The image of the hero as a generic defender of cultural sanctions is actually tribalistic slander. It’s a kind of Hollywood whitewashing of a much older, rawer picture. In the ancient tale of Gilgamesh, we encounter him as the regent of Ur, a champion who wanders society taking what he wants. To temper him
, the gods create Enkidu, a wild man conjured from mud to stand up for the women Gilgamesh has violated. When the two meet in combat, an affinity develops between them and the champion and the hero become friends. The mundanity of applause has no weight for Enkidu and he refuses to abide by the regulations of society. When Enkidu dies, Gilgamesh senses the authenticity of his friend’s life and falls into grief. We could say that Enkidu rose to challenges but was not hypnotized by collective causes. He continually refers back to a psychic independence and intimacy with the divine that cannot be bought. Carrying the elemental energies of the woods with them, Enkidu’s relatives emerge through the centuries: Herne the Hunter, Robin Hood, John Barleycorn. So something of the hero’s independence relies on connection to wildness, to fresh, strange ideas and keeping an eye upwards towards god. The champion is the one who rolls out endlessly to battle, not the hero.

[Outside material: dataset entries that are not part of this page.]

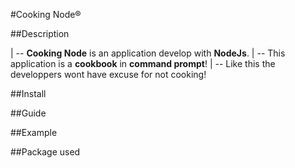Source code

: #Cooking Node®

##Description

| -- **Cooking Node** is an application develop with **NodeJs**.
| -- This application is a **cookbook** in **command prompt**! 
| -- Like this the developpers wont have excuse for not cooking!

##Install



##Guide



##Example



##Package used
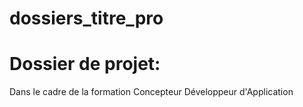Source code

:# dossiers_titre_pro

# Dossier de projet: 
Dans le cadre de la formation Concepteur Développeur d'Application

The hero stories have their roots in pre-literate mother cultures like Herappa in India, Minoan Crete and the Magdalenian area of southern France—they were not wheeled out to support a patriarchal order. Sometimes, like Anga in “The Serpent and the Bear,” or Cuchullain with Scathach, they undergo an initial education by a woman. One of their distinct masculine traits is their desire to achieve mastery over rather than accomodate certain obstacles, and it is here that their vulnerability lies.
History possesses a sorceror’s capacity to take this root energy and attempt to separate it from its connection to nature and the feminine. It is a great achievement for bad people when we can’t detect the difference between champions and heroes anymore. We abdicate heroism because we don’t know what it is, and then we wonder why we feel listless and cynical.